Newcome was on his feet. He moved slowly around the room, a glass in his hand, because if you went to the Pit, you had to buy a drink. You didn’t have to drink it, however; Newcome had been advised not to, as the drinks were said to contain things like benzene and turpentine and shoe dye for color. So Newcome circulated slowly, as most of the well-dressed men did. When he had made a complete circle and come back to the bar he rested his back against it and put his glass down.

“Another?” a barman said at once.

“Not yet.”

“You’ve held on to that one pretty long.”

Newcome thought he’d rather gag down the contents of the spittoon than drink what was in the glass, but he didn’t say so. He wanted to get drunk, but not here, and he wanted to get drunk, but not alone.

He looked around the walls. On his right, below an engraving of the Colosseum, was a face he hadn’t noticed before, probably a new arrival. Newcome, who was wearing a silk hat and a cashmere overcoat and who had a silver-topped stick in his right hand, cocked an eyebrow.

The young tough by the wall looked back with rather a sneer.

Newcome tipped his head back as a summons.

The young man looked at him, his face sullen, his arms crossed, then shrugged and came slowly toward Newcome, weaving around other men who were in his way.

“Yeah?”

“I thought you looked as if you needed a drink.”

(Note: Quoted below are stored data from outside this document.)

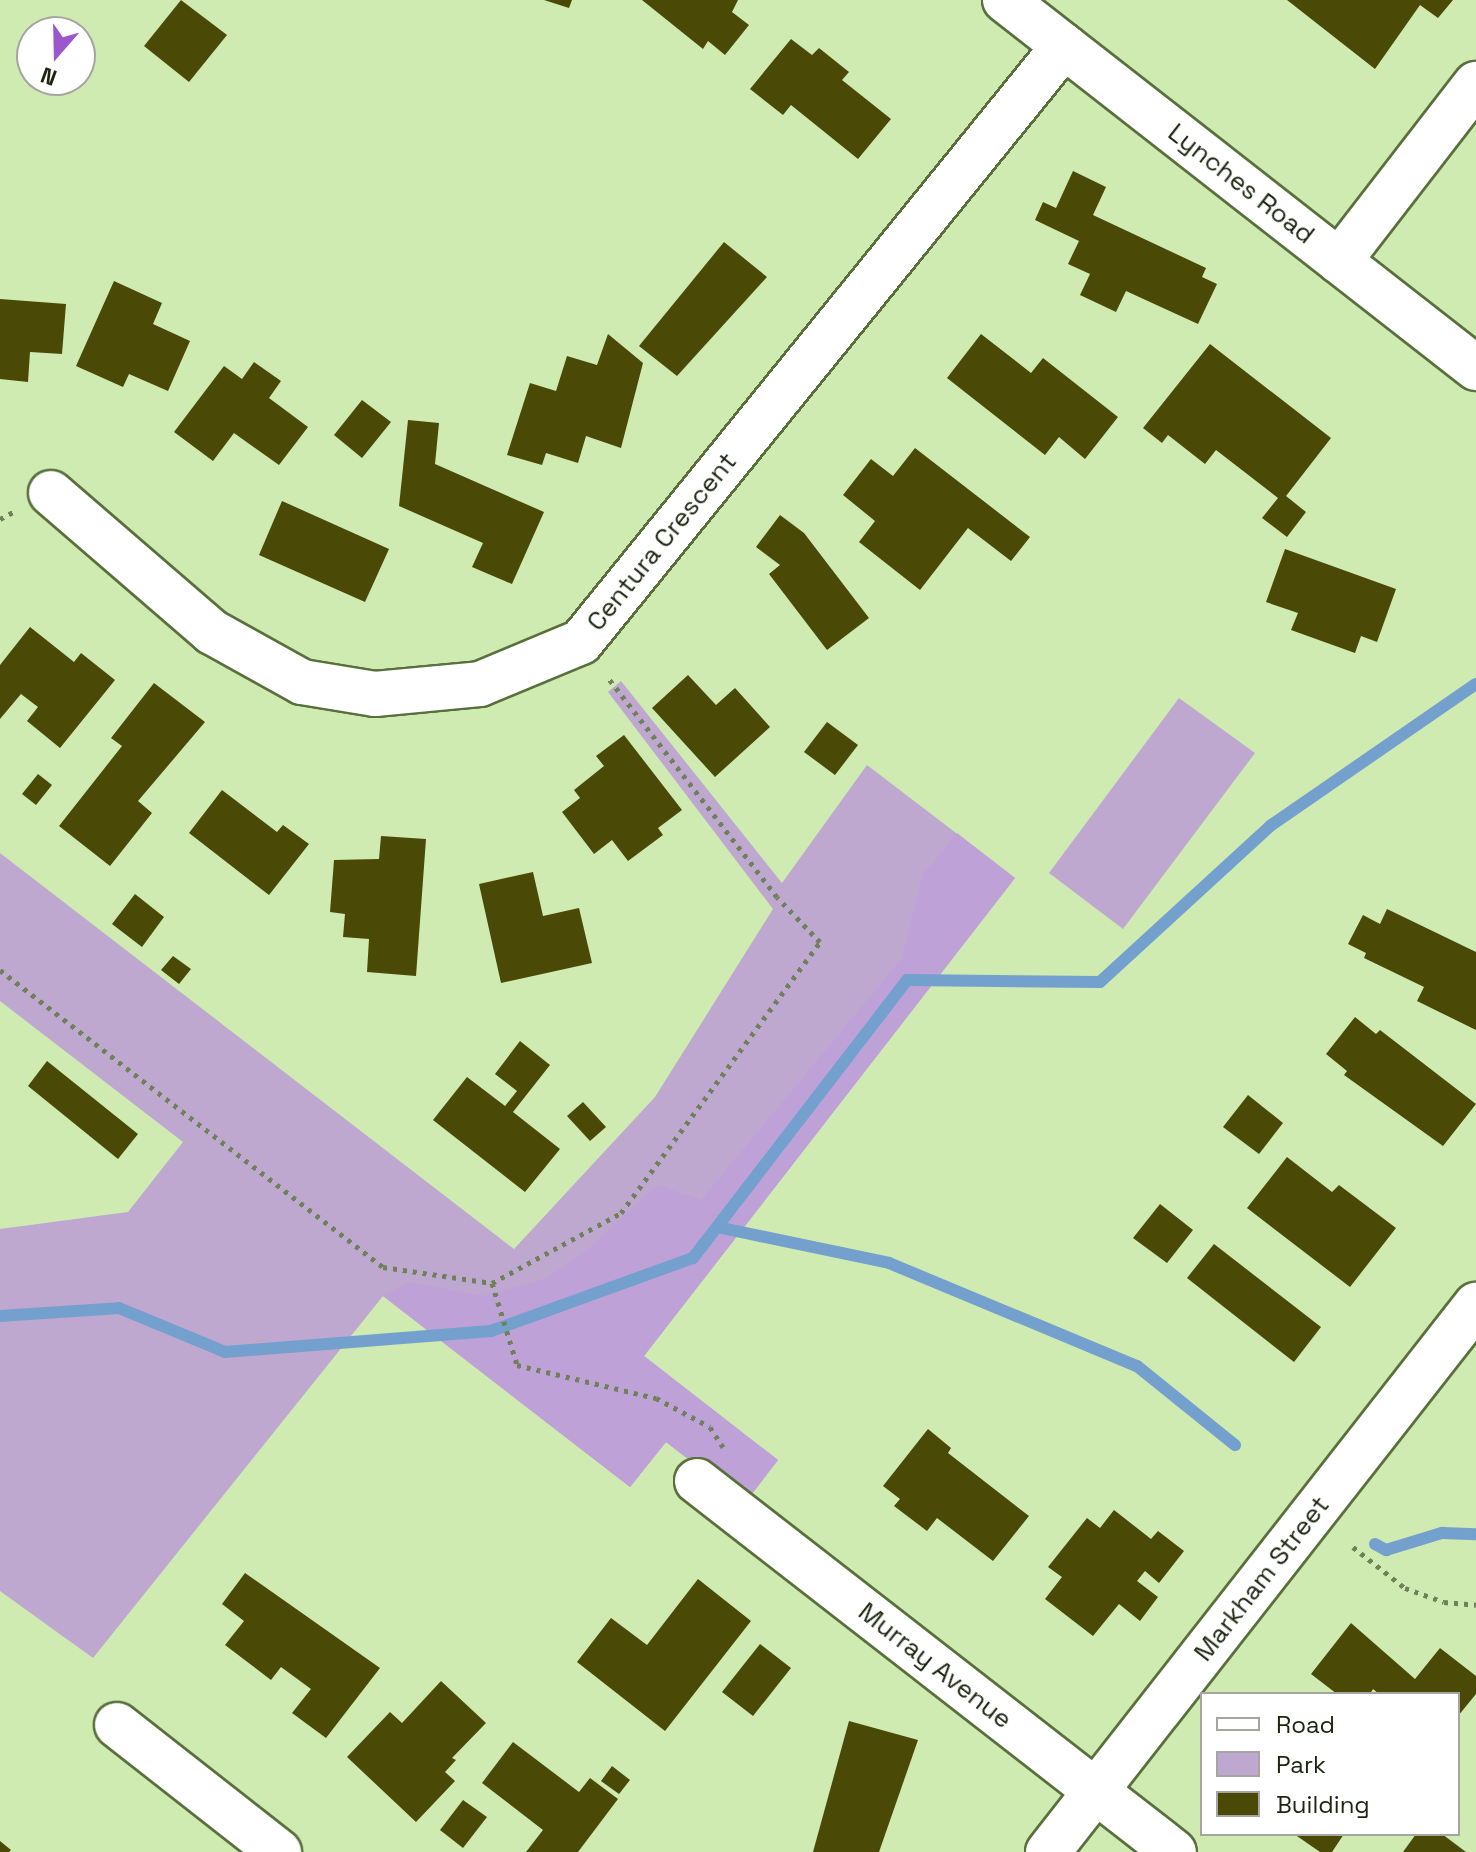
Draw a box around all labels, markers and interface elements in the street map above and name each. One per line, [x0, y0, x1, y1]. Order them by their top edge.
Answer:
north arrow [16, 16, 96, 96]
text: N [37, 61, 60, 92]
street label: Lynches Road [1162, 117, 1320, 251]
street label: Centura Crescent [581, 447, 743, 637]
street label: Markham Street [1188, 1490, 1336, 1668]
street label: Murray Avenue [852, 1596, 1018, 1736]
legend [1200, 1692, 1460, 1836]
text: Road [1276, 1709, 1335, 1740]
text: Park [1276, 1749, 1326, 1780]
text: Building [1276, 1789, 1370, 1820]

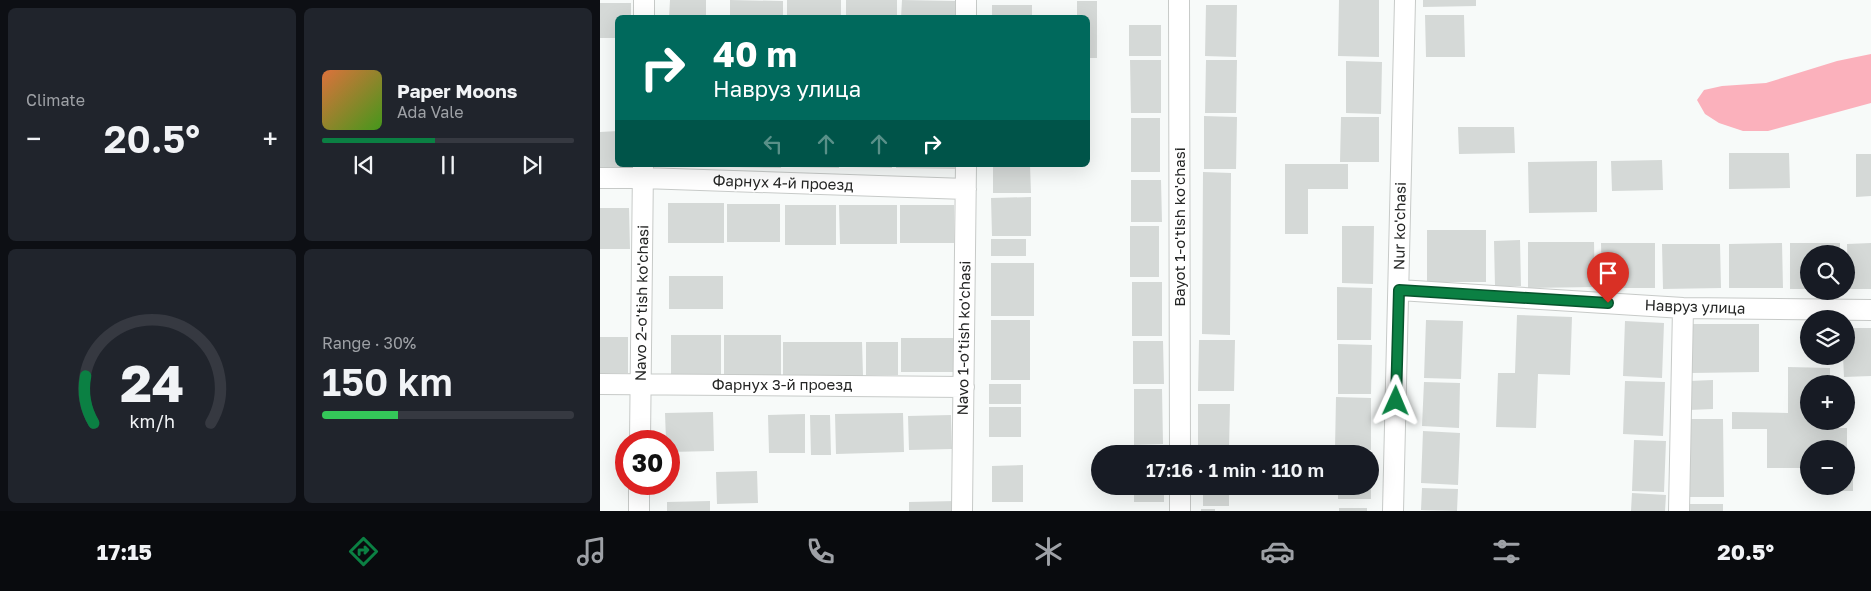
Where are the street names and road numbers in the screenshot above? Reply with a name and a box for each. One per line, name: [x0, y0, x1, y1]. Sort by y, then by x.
street label: Bayot 1-o'tish ko'chasi: [1170, 147, 1188, 307]
street label: Фарнух 4-й проезд: [712, 171, 854, 193]
street label: Nur ko'chasi: [1389, 182, 1409, 270]
street label: Navo 2-o'tish ko'chasi: [631, 225, 651, 381]
street label: Navo 1-o'tish ko'chasi: [953, 260, 973, 416]
street label: Навруз улица: [1644, 295, 1746, 317]
street label: Фарнух 3-й проезд: [712, 375, 852, 393]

“Not the shit they serve here.”

“I was thinking of moving on to more salubrious climes.”

“Where’s that at?”

“I was thinking of Street’s, and then perhaps the Burnt Rag for some giggles. And then perhaps a Turkish bath to rid ourselves of the after-effects of what we’ve drunk, and then someplace private.”

“I wouldn’t mind that.”

“Your enthusiasm is infectious.”

“Don’t talk down to me, awright? You get snifty wit’ me, I’ll give you a couple good ones.”

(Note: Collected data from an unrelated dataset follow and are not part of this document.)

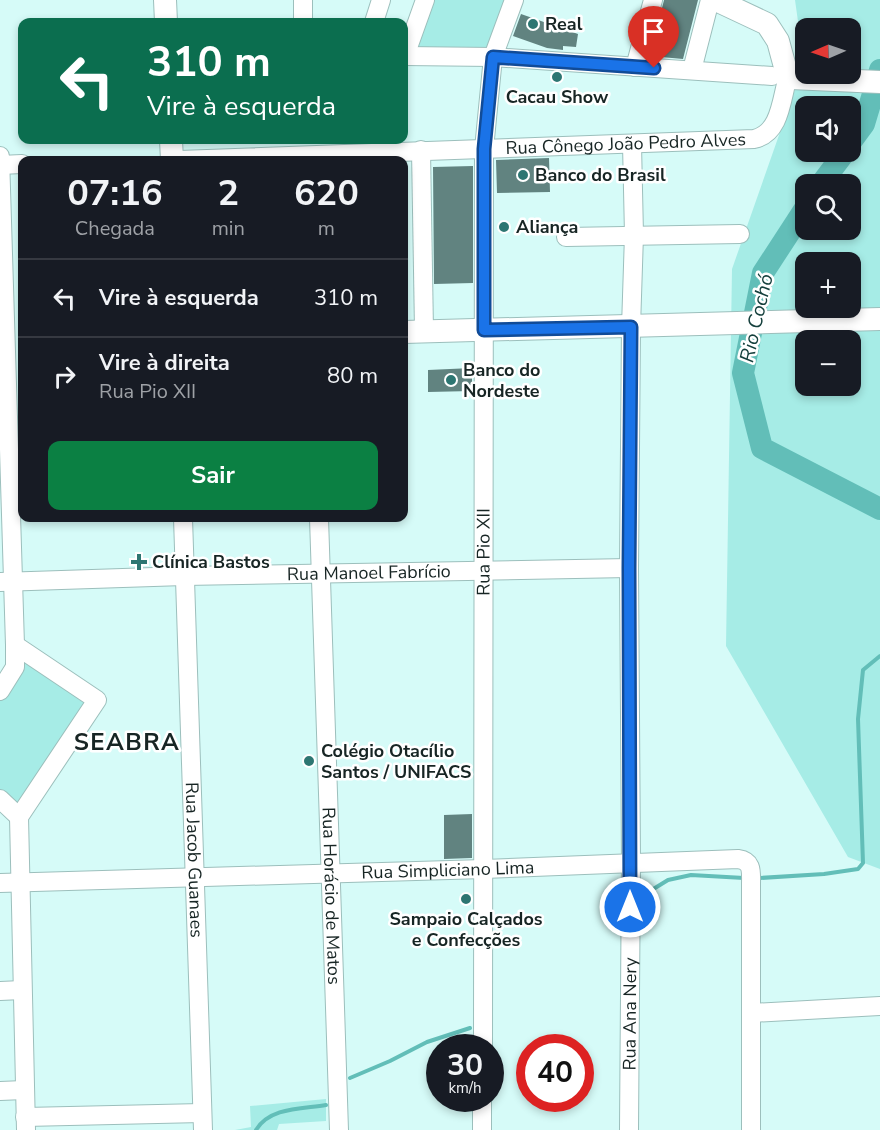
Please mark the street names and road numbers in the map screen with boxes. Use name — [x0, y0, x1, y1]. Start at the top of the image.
street label: Rua Cônego João Pedro Alves — [505, 127, 746, 160]
street label: Rua Pio XII — [472, 508, 496, 596]
street label: Rua Manoel Fabrício — [287, 559, 451, 586]
street label: Rua Jacob Guanaes — [180, 782, 209, 938]
street label: Rua Horácio de Matos — [316, 807, 346, 985]
street label: Rua Simpliciano Lima — [361, 855, 535, 885]
street label: Rua Ana Nery — [617, 957, 642, 1071]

“Only a couple? I’m disappointed in you.”

“My name’s Phil.”

“Well, Phil, my dear, why don’t we get out of this hole and find ourselves a spot where we can get beautifully drunk together and see what the night will bring.”

Phil looked around. He shrugged. “Suits me.”

Newcome nodded slowly, as if Phil had confirmed something rather sad. He had a fleeting nostalgia for somebody nicer, younger, fresher. He smiled and nodded toward the door. Phil was what was on offer.